When an electrical appliance is on and working, it uses electricity from the mains supply. Electrical energy is transferred from the mains to the appliance. The rate at which energy is transferred is measured in kilowatt hours (kWh). It can be calculated by multiplying the appliance power with the time it is being used.
energy transferred = power × time
Note that since the unit for energy transferred to an appliance is kWh, when using the equation, you must make sure power is in kW and the time is converted into hours.

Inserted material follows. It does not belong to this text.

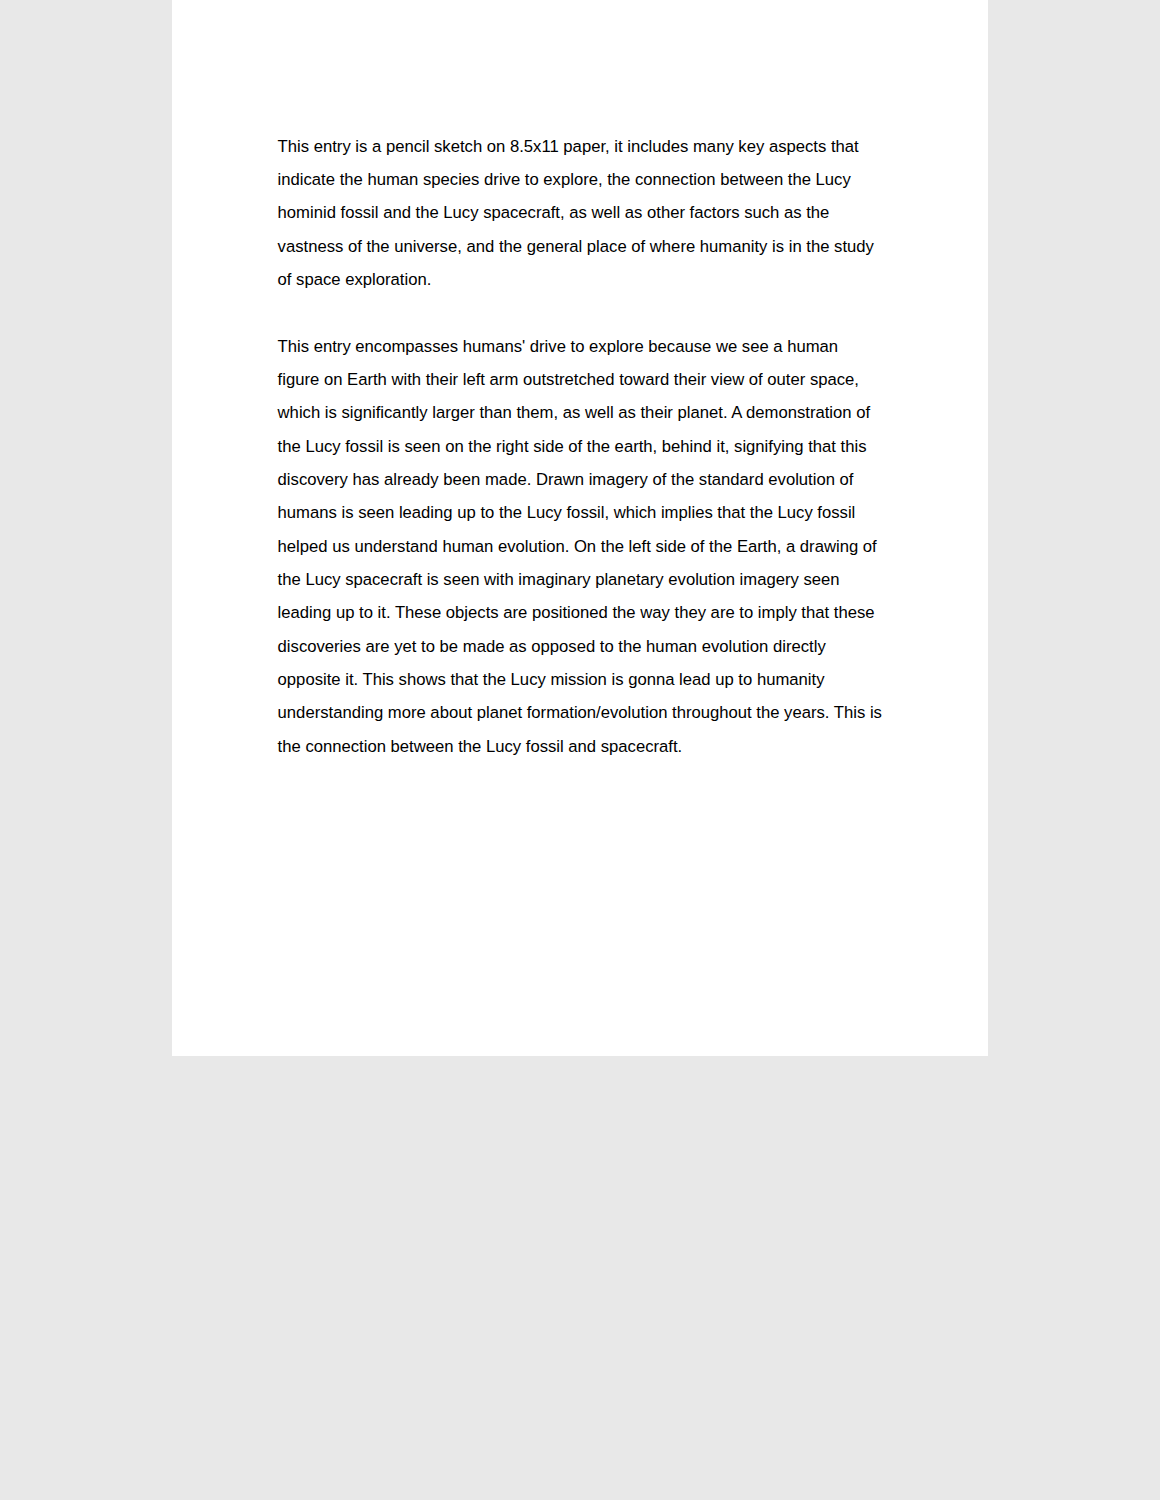This entry is a pencil sketch on 8.5x11 paper, it includes many key aspects that indicate the human species drive to explore, the connection between the Lucy hominid fossil and the Lucy spacecraft, as well as other factors such as the vastness of the universe, and the general place of where humanity is in the study of space exploration.
This entry encompasses humans' drive to explore because we see a human figure on Earth with their left arm outstretched toward their view of outer space, which is significantly larger than them, as well as their planet. A demonstration of the Lucy fossil is seen on the right side of the earth, behind it, signifying that this discovery has already been made. Drawn imagery of the standard evolution of humans is seen leading up to the Lucy fossil, which implies that the Lucy fossil helped us understand human evolution. On the left side of the Earth, a drawing of the Lucy spacecraft is seen with imaginary planetary evolution imagery seen leading up to it. These objects are positioned the way they are to imply that these discoveries are yet to be made as opposed to the human evolution directly opposite it. This shows that the Lucy mission is gonna lead up to humanity understanding more about planet formation/evolution throughout the years. This is the connection between the Lucy fossil and spacecraft.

Electricity meters (see diagram below) are used at home to measure the energy transferred to all electrical appliances used at that particular house or building. The total cost is calculated using this formula:
total cost = number of units × cost per unit
In the formula one unit is 1 kWh.
It is essential that energy is used efficiently by everyone nowadays, as excessive use causes more pollution to the environment and costs more. All appliances waste some energy when on, so only a proportion of the energy is utilised for the actual intended use. For example, a light bulb uses electricity when lit, but some of the output energy is heat, which is not actually needed from a light bulb. Heat is wasted into the environment. The more input energy (electricity) is utilised by an appliance for the intended use, the more efficient an appliance is.
Sankey diagrams show the input and output energy of appliances; you will see the Sankey diagram for a light bulb below. The electrical energy transferred to the light bulb is 100 J. 75 J are actually converted to light energy, which is the intended use of a light bulb. 25 J are wasted as heat.